I am not here making a judgement about whether it was clinically appropriate to stop Alfie’s ventilator as I am not privy to the full clinical details, but Alfie’s doctors clearly felt that it was and made this decision in good faith believing that Alfie was suffering and that the ventilation was providing more burden than benefit.

Other doctors might, and indeed have, disagreed with this conclusion, which tells us at very least that it is not a straightforward assessment.  Personally, I don't share the view of the court that to keep Alfie on a ventilator is inhumane. If he is deeply unconscious and effectively insensate, then he will not by definition be suffering. On the other hand, the ventilator appears to be simply extending his life rather than improving his underlying brain damage, which is getting steadily worse.

Who should ultimately decide what treatment Alfie has?  

One of the dilemmas Alfie's case has raised is whether doctors or judges are the right people to determine whether withdrawing life-support treatment is in the ‘best interests’ of a terminally ill child. Should they be able to overrule parents?

Under UK law the rights of parents are not absolute. The 1989 Children's Act makes it clear that where a child is at risk of harm the state can and should intervene and the court in this case chose to overrule the parents.

It is this that has fuelled the greatest resentment and criticism.

I am not saying that ventilating Alfie was helping him (in terms of improving his condition) but equally I find it hard to see how it was harming him. His doctors may not agree with me and are entitled to their professional opinions. They might equally have argued with some justification (but have chosen not to) that there were other patients more likely to benefit from continued ventilation than Alfie who might have had a greater call on the equipment.
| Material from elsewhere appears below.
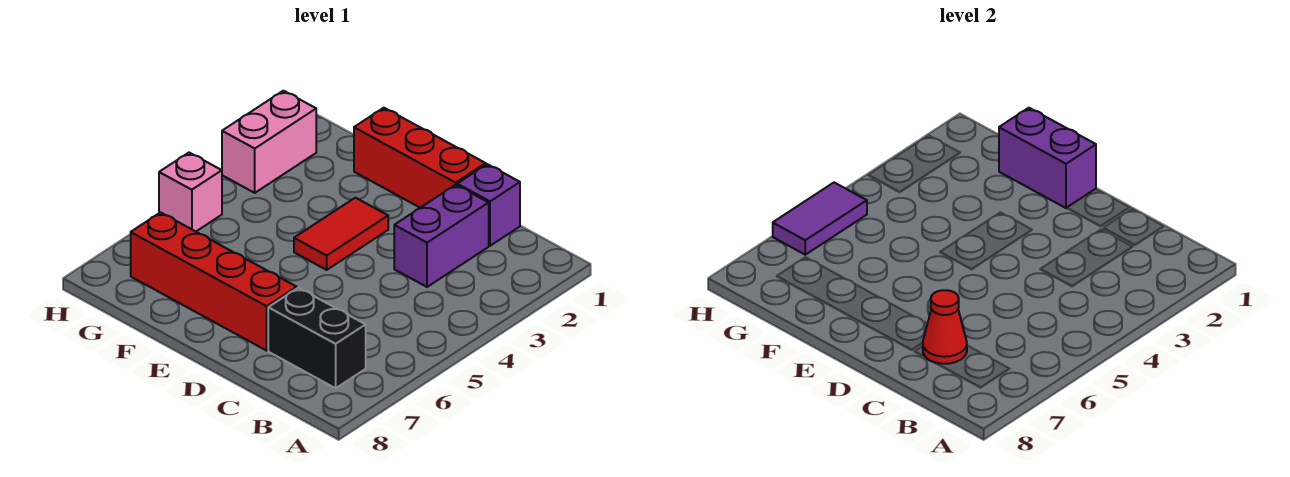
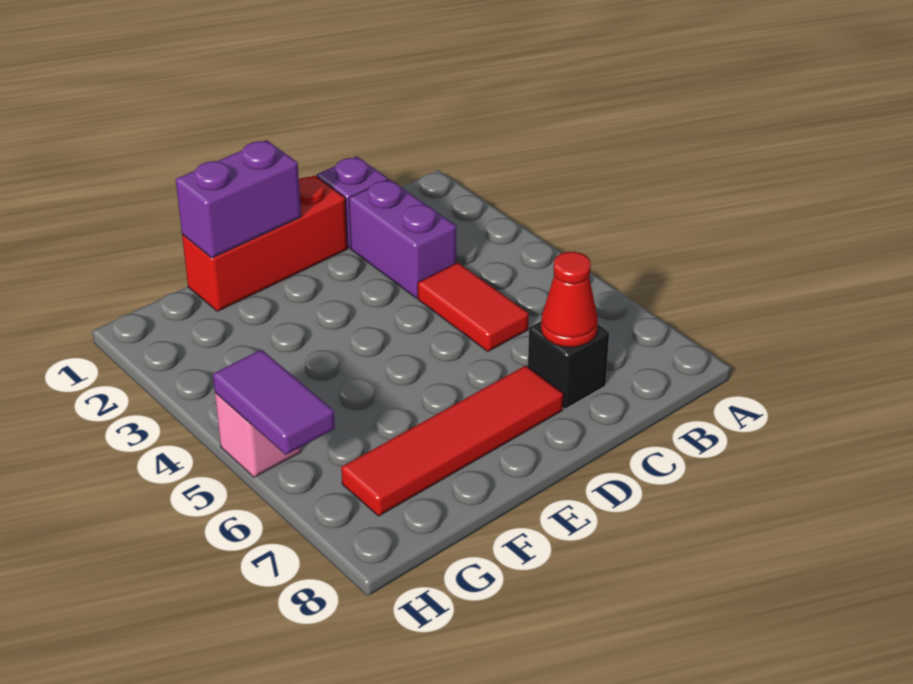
black 1x2 brick [268,288,366,388] -> black 1x1 brick [528,322,609,409]
red 1x4 brick [131,213,297,351] -> red 1x4 tile [341,366,563,516]
red 1x2 tile [294,198,388,270] -> red 1x2 tile moved to [418,263,529,351]
pink 1x2 brick [222,91,316,193] -> none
Doctors, of course, like parents, are moral agents and should not be forced to do something they believe is clinically inappropriate or even morally wrong. But Alfie’s parents, in seeking a second opinion elsewhere for their child, are similarly doing what they believe is best for him, even if they are clinging to false hope.

No one is suggesting that they are deliberately doing what they know is not in Alfie’s best interests or that they are incapable of seeking help for him. 

Overriding parental responsibility should only be contemplated when a parent is harming a child deliberately or out of ignorance, or failing to care for it adequately. But none of these things apply in this case.

So, I do not see why Alfie’s parents should not be allowed to do what they believe is in the best interests of their son, even if it makes no difference to the eventual outcome of his illness. They are his parents after all.

Based on the clinical details that are in the public domain, it seems most likely that Alfie will continue his downward trajectory and die, but if his parents wish to try other treatment options and there are others who are prepared both to take on his treatment and also to pay for it, then the hospital and the courts should not stand in their way.

In doing so they risk appearing paternalistic and controlling and thereby doing huge damage to their own, and our country’s, reputation. 

When a doctor or judge in good faith opts not to treat a child because he believes it is not right or appropriate to do so he (or she) should be respected in that professional judgement.

But he should not be able to stand in the way of a second opinion being sought by the child's equally committed parents.

I am not suggesting by this that Alfie's decline is in any way reversible. This is a progressive, terminal condition. But different doctors (both in the UK and abroad) will have different views about whether or not to restart ventilation, how long if so to continue it, and what specific elements of supportive and palliative care to employ.